Secure messaging and archiving may not be the words we most identify with the medical industry, but perhaps they should be. The medical industry was hit hard in May of this year with a string of ransomware attacks, alongside a culture of doctors who use private messaging to send patient information to colleagues. These attacks, and the lack of awareness on the part of medical personnel when it comes to safe communications, highlights the need for industry-wide secure communications solutions to ensure the safety of patient information being shared between colleages, to create secure backup systems that allow for continued workflow in the case of attacks, and to stay up to date with HIPAA regulations in general.
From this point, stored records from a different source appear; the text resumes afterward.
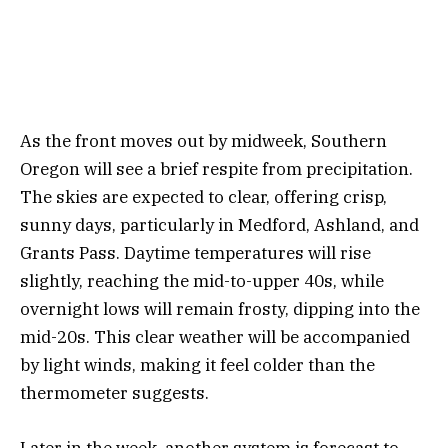
As the front moves out by midweek, Southern
Oregon will see a brief respite from precipitation.
The skies are expected to clear, offering crisp,
sunny days, particularly in Medford, Ashland, and
Grants Pass. Daytime temperatures will rise
slightly, reaching the mid-to-upper 40s, while
overnight lows will remain frosty, dipping into the
mid-20s. This clear weather will be accompanied
by light winds, making it feel colder than the
thermometer suggests.
Later in the week, another system is forecast to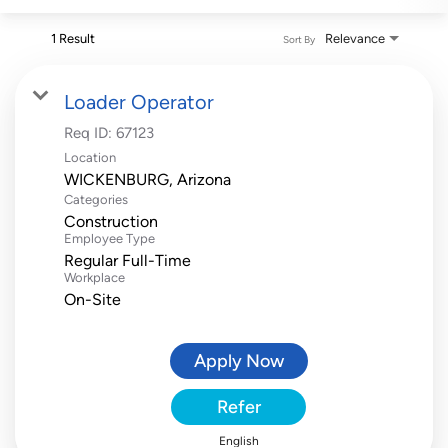
1 Result
Relevance
Sort By
Loader Operator
Req ID:
67123
Location
Categories
Construction
Employee Type
Regular Full-Time
Workplace
On-Site
Apply Now
Refer
English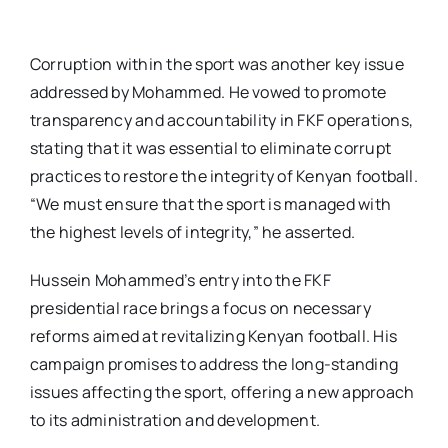
Corruption within the sport was another key issue
addressed by Mohammed. He vowed to promote
transparency and accountability in FKF operations,
stating that it was essential to eliminate corrupt
practices to restore the integrity of Kenyan football.
“We must ensure that the sport is managed with
the highest levels of integrity,” he asserted.
Hussein Mohammed’s entry into the FKF
presidential race brings a focus on necessary
reforms aimed at revitalizing Kenyan football. His
campaign promises to address the long-standing
issues affecting the sport, offering a new approach
to its administration and development.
One of the problems facing the medical industry today is balancing a secure system that protects sensitive patient information with the need for doctors and other healthcare professionals to interact with each other and consult on cases in a quick and efficient manner.
In the UK, for example, many doctors have resorted to sharing patients’ scans over popular messaging apps such as WhatsApp and Snapchat, both tools many of us are familiar with and feel comfortable using for personal communications. While the purposes of sharing are often noble – getting a second opinion from an expert in the field or trying to move treatment along as quickly as possible to ensure a fast patient recovery – sharing images over these apps is careless and, sometimes, even dangerous to the patient.
Messaging apps such as those mentioned above are not password protected, which means that when a doctor’s phone is forgotten at a restaurant or stolen from her pocket, the person opening the phone has complete access to the messages sent via these messaging apps. There is no way to remotely delete the messages or scrub them clean (doctor pun intended). And while WhatsApp now offers end-to-end encryption on messages sent through the app, not all messaging apps offer this protection.
Moreover, some doctors have pointed out that images sent over these messaging devices can be sent at lower quality than the original picture, resulting in less than optimal viewing of scans which could lead to missing important details. And since these messages are beings sent on messaging apps external to the hospital system, there is no one ensuring that identifying details, such as a patient’s name or contact information, is hidden in the images being sent.
The fact is that communication via messaging can help improve productivity in the medical industry but the messaging platform must be HIPAA compliant and ensure that all the information sent to colleagues is protected in every way. Moreover, all regulated industries including healthcare, finance, government, energy and more, should evaluate the electronic communications platforms used within their organization and determine whether such platforms are both secure, and more important, compliant with the regulatory bodies’ requirements that oversee them.